"No camines detrás de mí, puedo no guiarte.
No andes delante de mí, puedo no seguirte.
Simplemente camina a mi lado y sé mi amigo"
(A. Camus)


miércoles, 11 de junio de 2014

Aprender a equivocarse

                                   
¡¿Pedir perdón?! Triste cometido en una sociedad donde sólo impera lo "perfecto". No nos equivoquemos, nos han vendido un producto que hemos tragado sin disimulo, y si lo perfecto eran los cuerpos danone, los findes veraniegos de playa con barbacoa y los findes invernales de casa rural con chimenea, nos hemos entregado -cual público en concierto- a los sones imparables de la modernidad.

Los sociólogos lo llaman Mc'World. Un fenómeno que todo lo abarca y barniza: desaparece lo característico para envolvernos en el papel celofán de la normalidad, de la uniformidad. No hay razas, ya no hay color, sólo hay dinero. Y para responder a esta globalización o compras tu posición o mejor te quedas en casa (si es que la hipoteca te permite disfrutarla antes de que te mueras). No tienes que ser tu mismo, eso es una vulgaridad: ¡hay que ser como los demás! Sino, ni eres moderno ni estás al día. Y es un fenómeno que parece no tiene marcha atrás.

Su contrario sería la Mc'Yihad, que no dejaría de ser -¡ya lo indica el nombre!- un solapado aldeanismo, integrismo o costumbrismo.
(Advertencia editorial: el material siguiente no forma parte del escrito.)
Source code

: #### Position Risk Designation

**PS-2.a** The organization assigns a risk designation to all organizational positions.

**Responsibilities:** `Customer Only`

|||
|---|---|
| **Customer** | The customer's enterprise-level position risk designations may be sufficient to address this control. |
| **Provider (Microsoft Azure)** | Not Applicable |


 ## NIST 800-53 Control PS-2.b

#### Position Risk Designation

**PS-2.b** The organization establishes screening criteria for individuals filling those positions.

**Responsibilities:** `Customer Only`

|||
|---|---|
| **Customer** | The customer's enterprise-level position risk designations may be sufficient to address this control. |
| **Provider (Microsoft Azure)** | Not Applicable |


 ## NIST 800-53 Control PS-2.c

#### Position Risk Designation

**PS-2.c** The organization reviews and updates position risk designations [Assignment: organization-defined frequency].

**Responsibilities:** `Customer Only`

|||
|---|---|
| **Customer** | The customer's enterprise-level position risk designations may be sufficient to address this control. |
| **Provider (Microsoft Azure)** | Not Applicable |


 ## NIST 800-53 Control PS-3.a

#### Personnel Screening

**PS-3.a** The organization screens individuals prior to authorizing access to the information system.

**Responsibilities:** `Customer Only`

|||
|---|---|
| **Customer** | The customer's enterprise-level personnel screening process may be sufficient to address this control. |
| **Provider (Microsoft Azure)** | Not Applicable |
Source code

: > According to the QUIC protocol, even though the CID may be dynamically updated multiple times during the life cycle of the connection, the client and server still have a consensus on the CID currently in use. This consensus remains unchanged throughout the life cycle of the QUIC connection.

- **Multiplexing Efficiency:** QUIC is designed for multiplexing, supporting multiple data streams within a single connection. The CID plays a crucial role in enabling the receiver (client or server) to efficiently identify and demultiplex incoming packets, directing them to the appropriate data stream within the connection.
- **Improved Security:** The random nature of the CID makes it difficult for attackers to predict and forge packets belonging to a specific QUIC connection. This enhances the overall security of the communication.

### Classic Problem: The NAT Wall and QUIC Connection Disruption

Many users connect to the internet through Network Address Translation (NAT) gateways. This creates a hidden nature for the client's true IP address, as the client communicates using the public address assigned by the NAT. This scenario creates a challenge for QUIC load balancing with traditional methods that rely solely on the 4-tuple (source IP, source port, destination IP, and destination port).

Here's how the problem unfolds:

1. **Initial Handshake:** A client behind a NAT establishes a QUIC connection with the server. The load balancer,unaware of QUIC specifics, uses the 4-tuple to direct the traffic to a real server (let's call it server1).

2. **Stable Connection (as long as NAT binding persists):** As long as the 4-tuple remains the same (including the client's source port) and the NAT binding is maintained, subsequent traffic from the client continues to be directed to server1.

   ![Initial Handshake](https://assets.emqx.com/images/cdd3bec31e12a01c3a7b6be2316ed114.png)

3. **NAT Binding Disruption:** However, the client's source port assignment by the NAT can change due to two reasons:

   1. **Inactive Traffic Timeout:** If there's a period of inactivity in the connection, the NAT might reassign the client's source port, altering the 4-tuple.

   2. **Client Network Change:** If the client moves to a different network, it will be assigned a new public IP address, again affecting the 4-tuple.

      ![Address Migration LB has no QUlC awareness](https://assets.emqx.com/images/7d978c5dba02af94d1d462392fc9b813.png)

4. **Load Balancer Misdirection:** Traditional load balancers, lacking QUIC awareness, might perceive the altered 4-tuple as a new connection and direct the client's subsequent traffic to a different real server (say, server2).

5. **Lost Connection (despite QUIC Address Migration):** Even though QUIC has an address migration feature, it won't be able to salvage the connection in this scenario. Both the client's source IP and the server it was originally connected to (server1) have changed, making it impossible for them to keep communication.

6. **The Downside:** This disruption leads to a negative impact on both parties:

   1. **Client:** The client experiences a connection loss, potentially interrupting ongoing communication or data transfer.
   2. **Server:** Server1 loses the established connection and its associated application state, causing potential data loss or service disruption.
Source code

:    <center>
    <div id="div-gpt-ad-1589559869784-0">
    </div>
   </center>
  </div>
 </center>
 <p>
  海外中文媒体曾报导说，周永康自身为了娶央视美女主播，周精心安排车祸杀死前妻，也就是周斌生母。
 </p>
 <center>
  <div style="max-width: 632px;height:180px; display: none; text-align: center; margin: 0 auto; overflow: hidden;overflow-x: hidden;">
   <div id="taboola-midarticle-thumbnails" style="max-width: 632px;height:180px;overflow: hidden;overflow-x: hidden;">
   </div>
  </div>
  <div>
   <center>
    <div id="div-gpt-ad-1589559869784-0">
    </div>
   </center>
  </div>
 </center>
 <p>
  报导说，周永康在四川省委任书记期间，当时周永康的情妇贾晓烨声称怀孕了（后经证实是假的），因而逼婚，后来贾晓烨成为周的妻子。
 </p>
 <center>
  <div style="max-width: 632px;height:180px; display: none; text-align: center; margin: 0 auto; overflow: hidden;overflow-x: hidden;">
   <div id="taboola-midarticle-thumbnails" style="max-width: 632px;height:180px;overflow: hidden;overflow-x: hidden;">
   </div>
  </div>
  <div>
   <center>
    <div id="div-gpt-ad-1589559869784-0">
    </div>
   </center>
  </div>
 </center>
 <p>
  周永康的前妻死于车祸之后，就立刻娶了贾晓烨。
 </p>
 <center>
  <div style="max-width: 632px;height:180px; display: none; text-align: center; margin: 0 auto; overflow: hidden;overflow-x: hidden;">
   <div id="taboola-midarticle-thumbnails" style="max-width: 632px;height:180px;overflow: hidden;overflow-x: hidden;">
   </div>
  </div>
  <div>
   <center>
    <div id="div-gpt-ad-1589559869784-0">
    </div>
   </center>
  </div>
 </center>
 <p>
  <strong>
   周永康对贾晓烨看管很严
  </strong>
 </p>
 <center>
Algo marginal, anticuado, para inaptados sociales con profundo dolor de tortículis de tanto mirar hacia atrás.

Los fallos, pues, nos cansan. A tantas horas de gimnasio, tantos kilos de músculo. Horas de trote, calculados menos gramos de grasa. A unos ingresos, correspondientes beneficios. Todo está programado. Ropa de verano, invierno, entretiempo. Bicis de verano y piscinas de invierno. Menos libros y más revistas divulgativas. Sabemos cómo tener la cintura, qué ropa llevar para ir a la moda y nos dicen qué revista es la mejor para el preciso momento. Y, lo peor, obedecemos creyendo que alcanzaremos la felicidad. Somos tan borregos que subimos los cuellos de nuestros polos, nos dejamos la barba de tres días, nos embutimos en unos leggins y vamos por la vida abanderados de la modernidad, perdón, de la normalidad (sic). Y por eso no damos ni un paso en falso para evitar que nuestro maniquí tan repeinado y peripuesto se vea por los suelos. El fracaso no entra en nuestros cálculos. ¡Nos enseñan a que sea así!

Así, la depresión está a la orden del día. Por los proyectos frustados, por los sueños truncados, por los objetivos no conseguidos. Los payasos ya no están en el circo, sino en la calle. Nos hemos convertido en auténticos malabaristas de lo imposible, de la fuente de la eterna juventud que nunca encontraremos. Porque la vida avanza imparable, a carcajada limpia, para aquellos que creían vivir el sueño de la eterna juventud. Que acaba, por cierto, en el silencio absoluto de una condena -el olvido- a la que nos somete la única instancia que nos iguala a todos en el postrero juicio. 

¿Solución? Aprender a equivocarse, aceptar las errores de los demás. Una palabra, un comentario, un gesto, una ausencia. Es sanísimo reconocer que no somos perfectos, que no lograremos la plenitud de ser a golpe de euros. Querer es perdonar, ayudar, corregir, sostener, amparar, acoger... 

Reconocer tus límites, fallos, meteduras de pata. Aprender a perdonar ¡y a reirse! con lo de los otros. Al final del camino no te seguirán los que se creían perfectos (porque sólo se necesitan a ellos mismos), sino que tendrás a tu lado a aquellos que supiste perdonar y que te perdonaron, con los que supiste convivir en lo bueno o lo malo, los que te corrigieron y corregiste, los que sonrieron o lloraron sobre tus hombros. Los que creyeron que tu vida era demasiado importante como para dejarte pasar de largo... ¡Aprende a vivir! ¡Aprende a equivocarte!